Exercise A
List every place that the passage below names as a point where the DC-6 flew from, flew to, landed, or had a general declaration filed.
Exercise B
According to the passage below, how far did the DC-6 fly from Miami toward South Caicos?

Since the Customs Agent in charge of intercepting the plane, Agent Wunder, had a reasonable basis for believing that the flight was international, the interception was made at the functional equivalent of the border. See United States v. Ivey, 546 F.2d 139, 143 (5th Cir. 1977). In the fourth category of information, viz., that obtained on December 12 from sources other than the monitoring of the DC-6 in flight, Agent Wunder knew that a general declaration had been filed in Miami indicating an intention to fly to South Caicos, that the DC-6 had landed in South Caicos (the phone conversation), and that a second general declaration had been filed there indicating another foreign destination. In the second category of information, viz., that obtained from the Florida investigation and connected with the Pennsylvania operation through the name "Tussell", Wunder knew that Mettrick had been hired to fly contraband from a foreign destination to northeastern Pennsylvania. In the third category of information, it was known from the monitoring of the DC-6 that the plane flew 300 miles from Miami toward South Caicos and from South Carolina to Mount Pocono. Clearly, there was a reasonable basis from which Wunder could conclude that an international flight had occurred. There was no information that the DC-6 had cleared customs elsewhere; a customs inspection was clearly called for.

Material shown
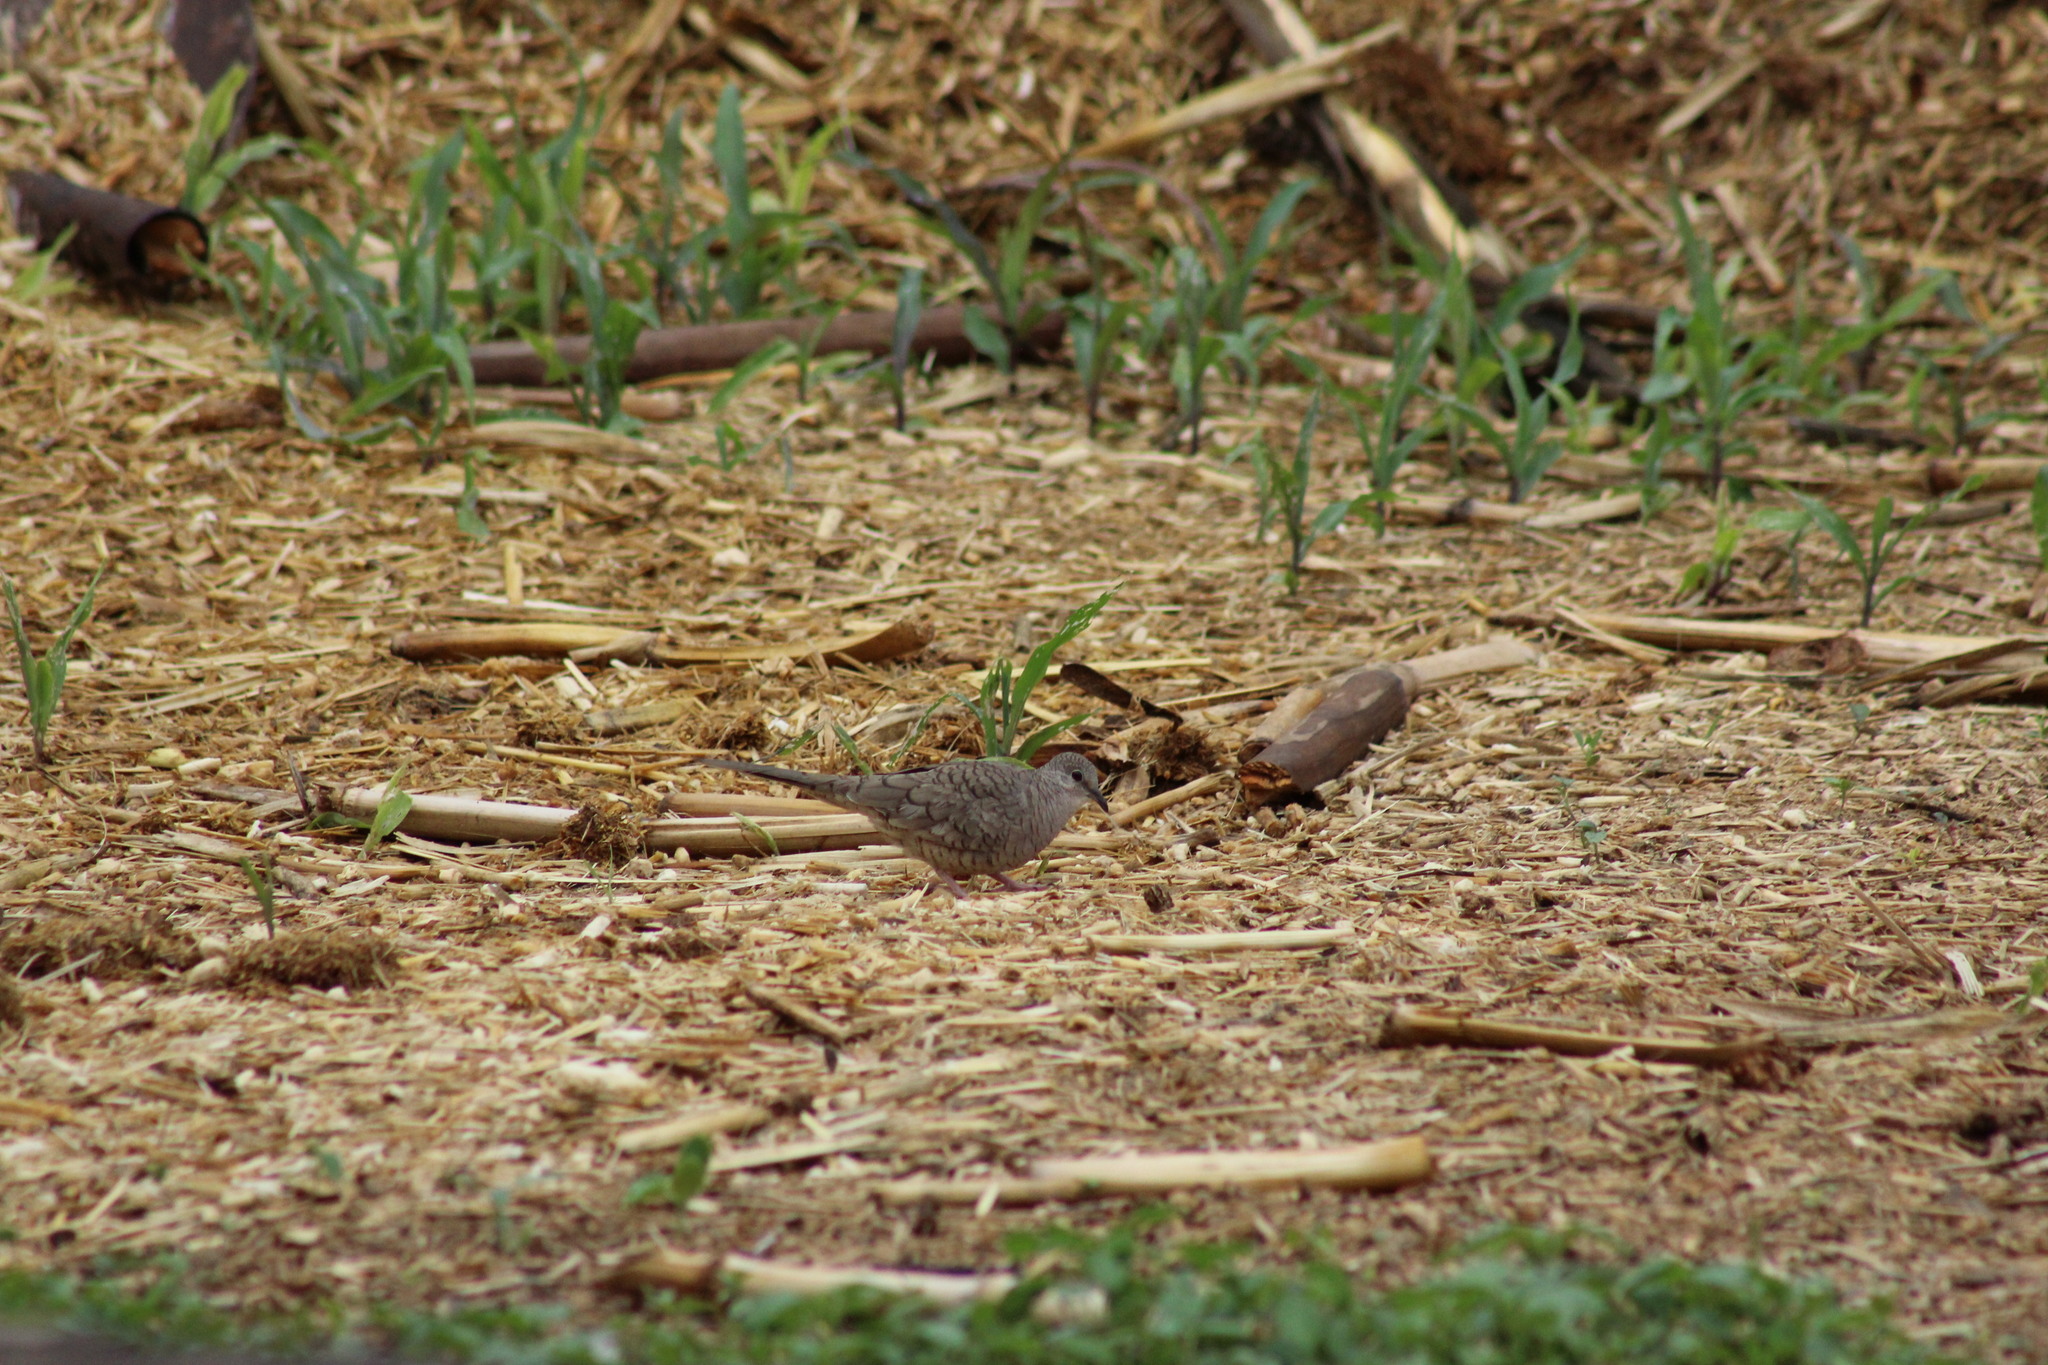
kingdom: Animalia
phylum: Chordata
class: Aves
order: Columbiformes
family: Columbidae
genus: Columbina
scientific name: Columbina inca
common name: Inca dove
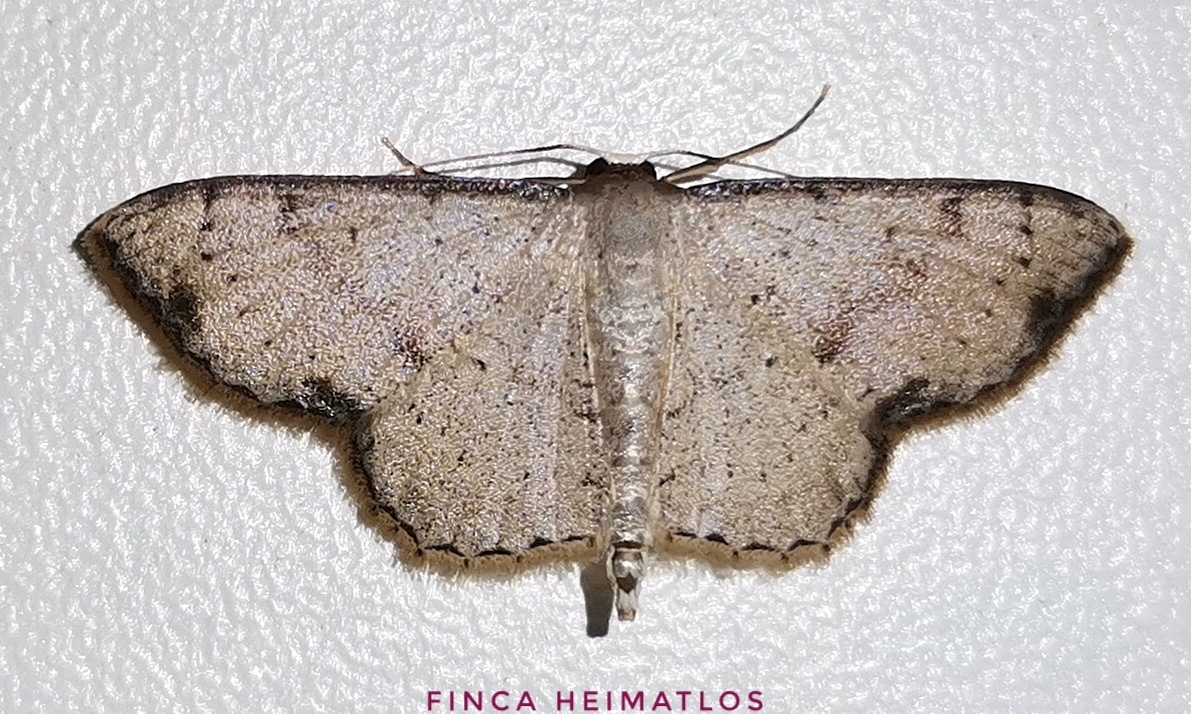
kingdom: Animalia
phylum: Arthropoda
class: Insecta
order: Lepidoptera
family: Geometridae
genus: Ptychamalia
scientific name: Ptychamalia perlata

Correct result A
Miami, South Caicos, South Carolina, Mount Pocono

Correct result B
300 miles